You have choices when you shop for health insurance. If you're buying from your state's Marketplace, the first way you'll see health plans organized is by their level of care: bronze, silver, gold, and platinum. Bronze plans have the least coverage and platinum plans have the most.
Next, you'll see insurance brands associated with the care levels. Some large national brands include Aetna, Blue Cross Blue Shield, Cigna, Humana, Kaiser, and United. If you're buying insurance from your employer, the brand name might be the first category you see.
Each insurance brand may offer one or more of these four common types of plans:
- Health maintenance organizations (HMOs)
- Preferred provider organizations (PPOs)

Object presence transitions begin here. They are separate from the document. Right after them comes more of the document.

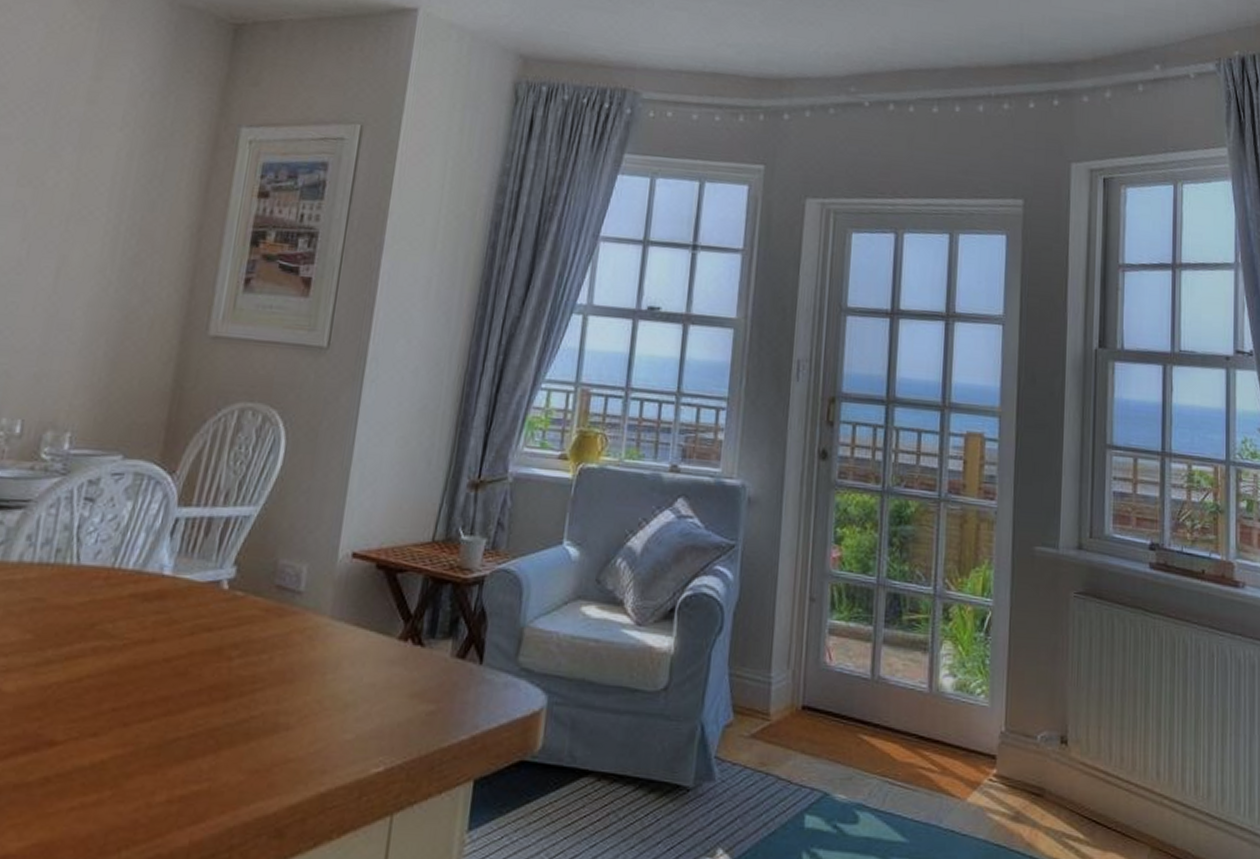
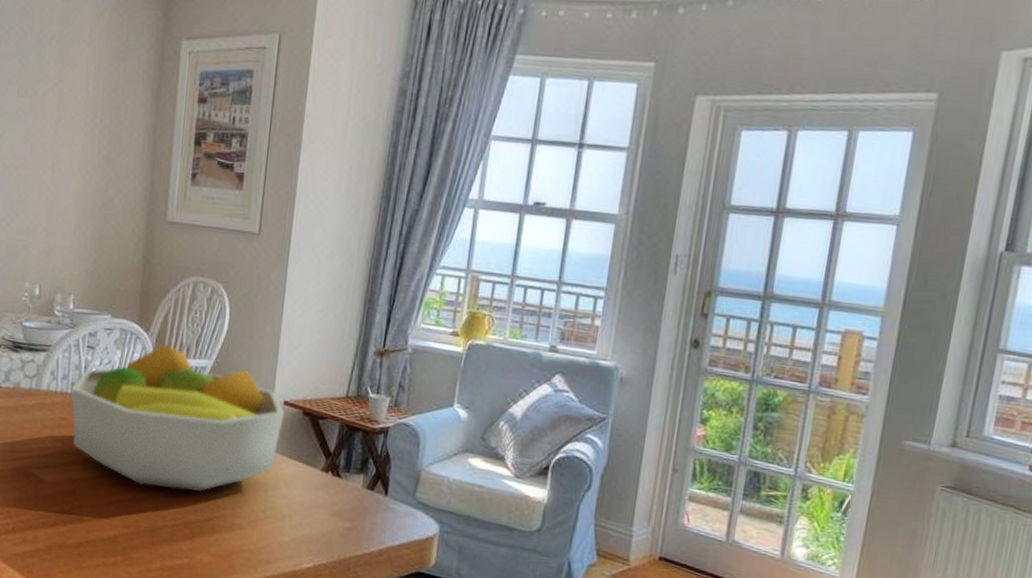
fruit bowl: none [50,489,353,685] -> present [71,344,285,491]

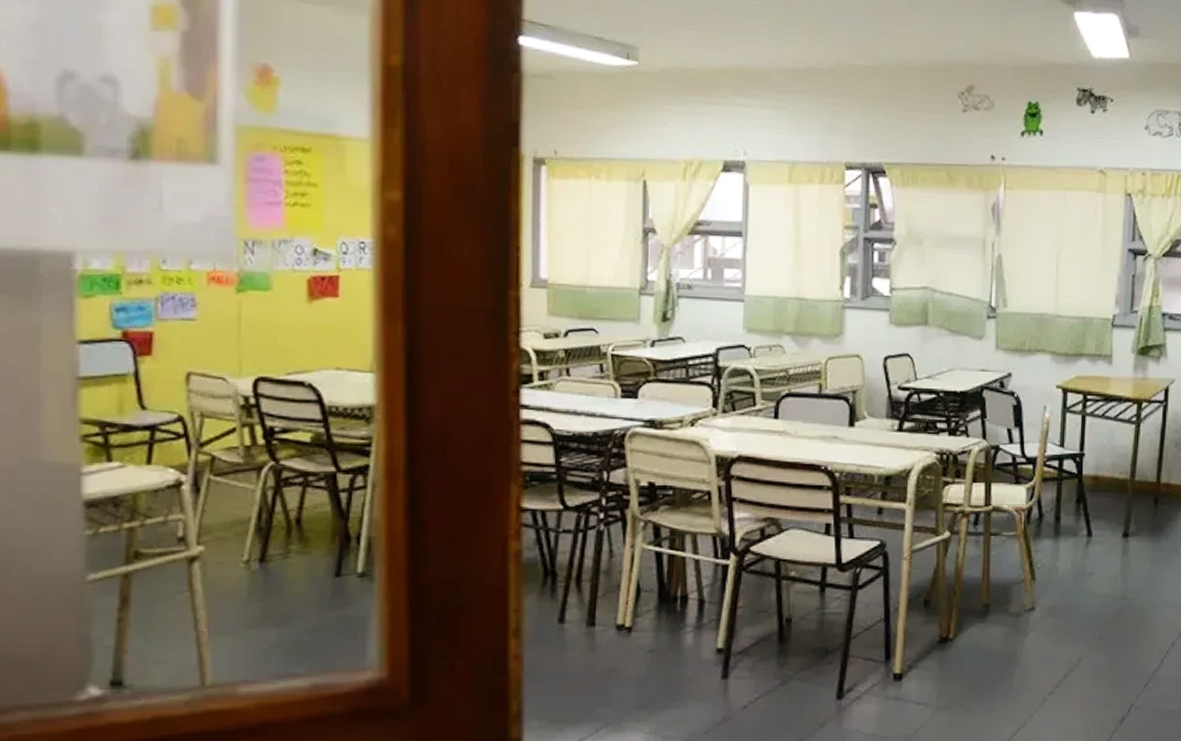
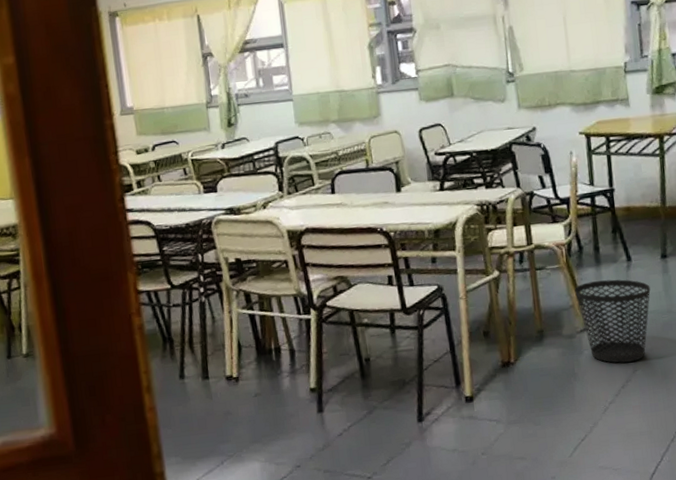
wastebasket: none [1029,555,1107,650] -> present [575,279,651,363]

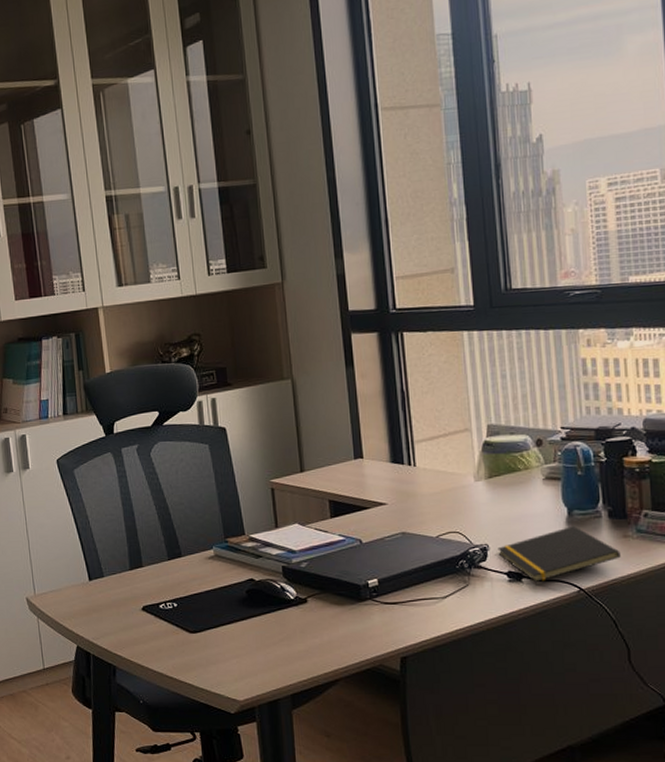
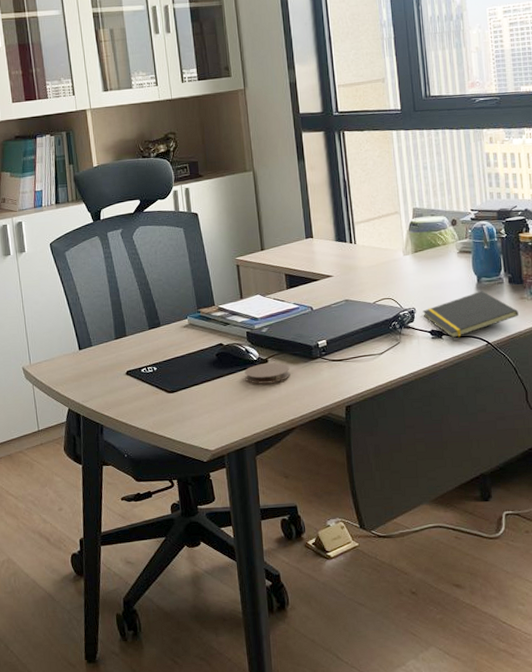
coaster: none [279,603,334,627] -> present [245,363,291,384]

- Point-of-service (POS) plans
- High-deductible health plans (HDHPs) linked to health savings accounts (HSAs)
Take a minute to learn how these plans differ. Being familiar with the plan types can help you pick one to fit your budget and meet your health care needs. To learn the specifics about a brand's particular health plan, look at its summary of benefits.
Health Maintenance Organization (HMO)
An HMO delivers health services through a network. With an HMO, you may have:
- The least freedom to choose your health care providers
- Predictable out-of-pocket costs
- The least amount of paperwork compared to other plans.
- More preventive care in your benefits package
- A primary care physician to manage your care and refer you to specialists when you need one so the care is covered by the health plan
What doctors you can see. Any in your HMO's network. If you see a doctor who's not in the network, you'll have to pay the bill yourself -- unless it's a true emergency.
What you pay.
- No deductible
- Copays for each type of care
Paperwork involved. No claim forms. You won't get bills for care that is covered.
Preferred Provider Organization (PPO)
With a PPO, you may have:
- A moderate amount of freedom to choose your health care providers -- more than an HMO
- Higher out-of-pocket costs than an HMO
- More paperwork than other plans if you see out-of-network providers
- The ability to manage your own health care
What doctors you can see. Any in the PPO's network. You can see out-of-network doctors, but you'll pay more.
What you pay.
- Premium -- Your monthly payments are based on the negotiated rates PPOs have with their network providers.
- Deductible -- Some PPOs may have a deductible. You may have to pay a higher deductible if you see an out-of-network doctor.
- Copay or coinsurance -- A copay is a flat fee, such as $15, you pay when you get care. Coinsurance is when you pay a percent of the charges for care, such as 30%.
- Other costs -- If your doctor charges more than others in the area do, you may have to pay the balance after your insurance pays its share.
Paperwork involved. There's little to no paperwork with a PPO if you see an in-network doctor. If you use an out-of-network provider, you'll have to pay the provider. Then you have to file a claim to get the PPO plan to pay you back.